炭素自立推進組織の設立準備委員会が2026年9月13日に発足へ
公益社団法人化学工学会などの関係者は、国内の炭素資源を循環利用する炭素自立の社会実装を目指し、「炭素自立推進組織(仮称)設立準備委員会」を2026年9月13日に発足させます。
素材産業から利用側の製造業、エネルギー、廃棄物処理まで、炭素資源に関わるバリューチェーン全体をつなぐ推進主体の設立を目指す取り組みです。発足に先立ち、2026年9月11日には報道関係者向けの説明会が公益社団法人化学工学会の会議室で開催されます。
炭素自立への転換とこれまでの取り組み
2050年カーボンニュートラルの実現に向けては、エネルギーの脱炭素化に加え、鉄鋼、化学、セメント等の素材産業において、国内で利用可能な炭素資源を最大限に活用し循環利用する「炭素自立」への転換が重要とされています。
公益社団法人化学工学会 地域連携カーボンニュートラル推進委員会では、2024年より「カーボンインディペンデンス(炭素自立)ビジョン」を策定しました。プラスチック循環、木質バイオマス、CCU(Carbon Capture and Utilization)を柱として、炭素フロー、社会実装ロードマップ、必要投資額や経済性などを定量的に検討し、炭素資源を循環利用する社会の姿を具体化してきました。
炭素自立を実現するためには、素材を生産する産業だけでなく、それを利用する自動車、半導体をはじめとする製造業、さらに林業・木材、製紙、エネルギー、廃棄物処理など、炭素資源の供給・利用・回収に関わるバリューチェーン全体をつなぐことが不可欠とされています。あわせて、行政、自治体、金融機関、学術界などが連携し、資源、技術、需要、投資を産業や地域の枠を越えて結びつける産業構造の形成が求められます。
2026年9月13日に発足する設立準備委員会では、産業界、学術界、行政、金融機関、自治体等の幅広い関係者の参画を呼びかけながら、新たな推進組織の理念・ミッション、役割、活動内容、組織・運営のあり方等を検討します。将来的には、産業・地域を横断するマッチング、産業横断的な政策提言、標準化・認証・トレーサビリティ等のルール形成などを通じ、炭素自立のビジョンを具体的な社会実装へとつなぐ共創プラットフォームの形成を目指すとしています。
設立準備委員会の発起人
設立準備委員会の発起人には、学術界や産業界の各団体から以下の8氏が名を連ねています。

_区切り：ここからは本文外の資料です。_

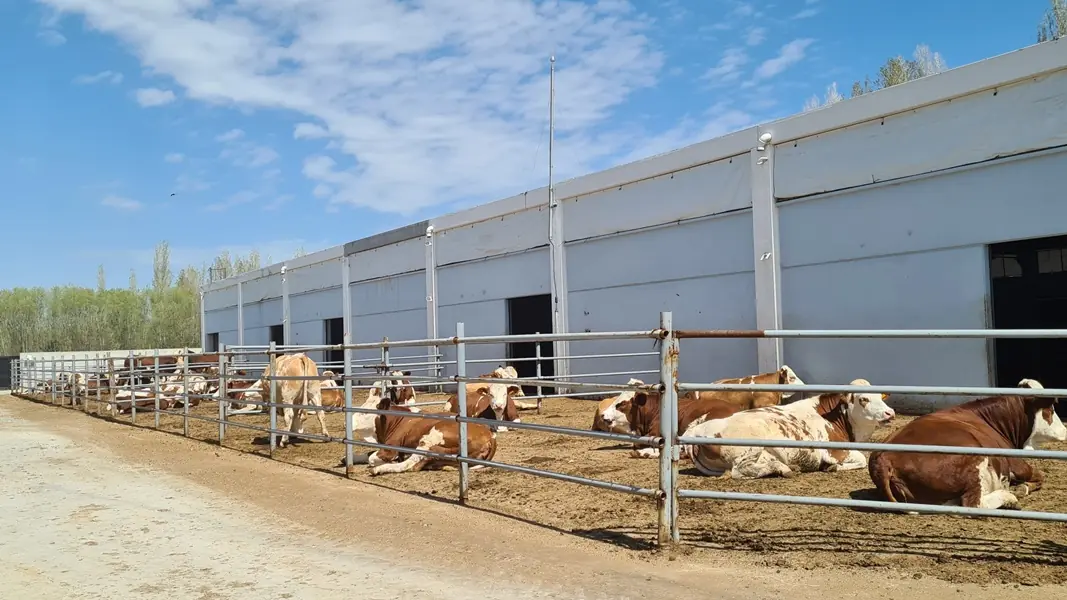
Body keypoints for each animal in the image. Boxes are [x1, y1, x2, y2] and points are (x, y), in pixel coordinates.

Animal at [367, 392, 499, 476]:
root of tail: (490, 435)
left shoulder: (391, 447)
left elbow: (371, 457)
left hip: (429, 439)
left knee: (410, 464)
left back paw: (378, 469)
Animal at [678, 377, 896, 476]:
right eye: (863, 399)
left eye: (881, 396)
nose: (890, 413)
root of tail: (697, 430)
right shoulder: (834, 451)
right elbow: (860, 458)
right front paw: (832, 467)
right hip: (749, 448)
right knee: (740, 471)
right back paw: (783, 468)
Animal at [866, 375, 1067, 506]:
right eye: (1050, 409)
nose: (1065, 430)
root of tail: (884, 457)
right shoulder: (1016, 462)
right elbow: (1040, 475)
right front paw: (1022, 488)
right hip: (974, 461)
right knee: (973, 503)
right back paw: (1009, 497)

- 辻 佳子(公益社団法人化学工学会 地域連携カーボンニュートラル推進委員会 委員長)
- 河瀬 元明(公益社団法人化学工学会 会長)
- 小宮山 宏(一般社団法人プラチナ構想ネットワーク 会長)
- 重竹 尚基(脱炭素成長型経済構造移行推進機構 COO(専務理事))
- 橋本 修(一般社団法人日本化学工業協会 会長)
- 筑本 学(石油化学工業協会 会長)
- 島田 泰助(一般社団法人日本林業協会 会長)
- 須藤 亮(公益社団法人日本工学会 会長)
公益社団法人化学工学会の概要
- 設立:1936年11月6日
- 代表理事・会長:河瀬 元明(京都大学 教授)
- 本部:〒112-0006 東京都文京区小日向4-2-8 大樹生命文京小日向ビル4階
- 地域組織:全国7支部
- URL:https://www.scej.org/
本記事は公益社団法人化学工学会の発表をもとに作成されています。